Kemenkum Riau Kawal Revisi Perda Pajak, Pemprov Siapkan Kebijakan Fiskal Lebih Adaptif

Rapat pengharmonisasian, pembulatan, dan pemantapan konsepsi yang digelar secara virtual.

PEKANBARU, SINURBERITA.COM – Kantor Wilayah Kementerian Hukum (Kanwil Kemenkum) Riau mengawal proses perubahan Peraturan Daerah (Perda) Nomor 2 Tahun 2024 tentang Pajak Daerah dan Retribusi Daerah melalui rapat pengharmonisasian, pembulatan, dan pemantapan konsepsi yang digelar secara virtual, Jumat (5/6/2026).

Kegiatan tersebut menjadi bagian dari upaya memastikan rancangan regulasi daerah yang disusun Pemerintah Provinsi Riau selaras dengan peraturan perundang-undangan yang berlaku serta mampu menjawab kebutuhan pembangunan dan pengelolaan fiskal daerah yang terus berkembang.

Rapat dibuka oleh Kepala Divisi Peraturan Perundang-undangan dan Pembinaan Hukum (P3H) Kanwil Kemenkum Riau, Yeni Nel Ikhwan. Pengharmonisasian dilakukan sebagai tindak lanjut atas permohonan Pemerintah Provinsi Riau melalui Sekretaris Daerah untuk memperoleh masukan dan penyempurnaan terhadap rancangan perubahan perda tersebut.

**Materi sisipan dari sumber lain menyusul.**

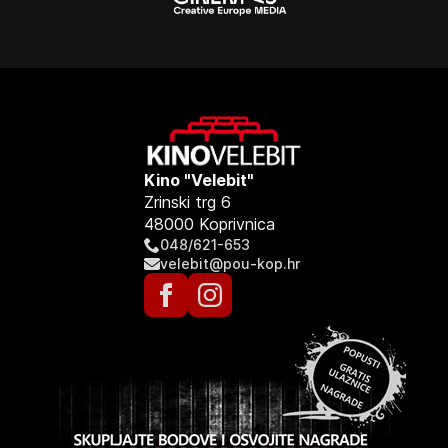
Kino "Velebit"
Zrinski trg 6
48000 Koprivnica
048/621-653
velebit@pou-kop.hr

Baca juga: BPJPH Gelar Sosialisasi Wajib Halal di 2.183 Titik, Raih Rekor MURI

Kepala Kanwil Kemenkum Riau, Rudy Hendra Pakpahan, menegaskan pentingnya proses harmonisasi dalam pembentukan produk hukum daerah agar setiap regulasi yang dihasilkan memiliki kepastian hukum, memberikan manfaat, serta menjunjung prinsip keadilan.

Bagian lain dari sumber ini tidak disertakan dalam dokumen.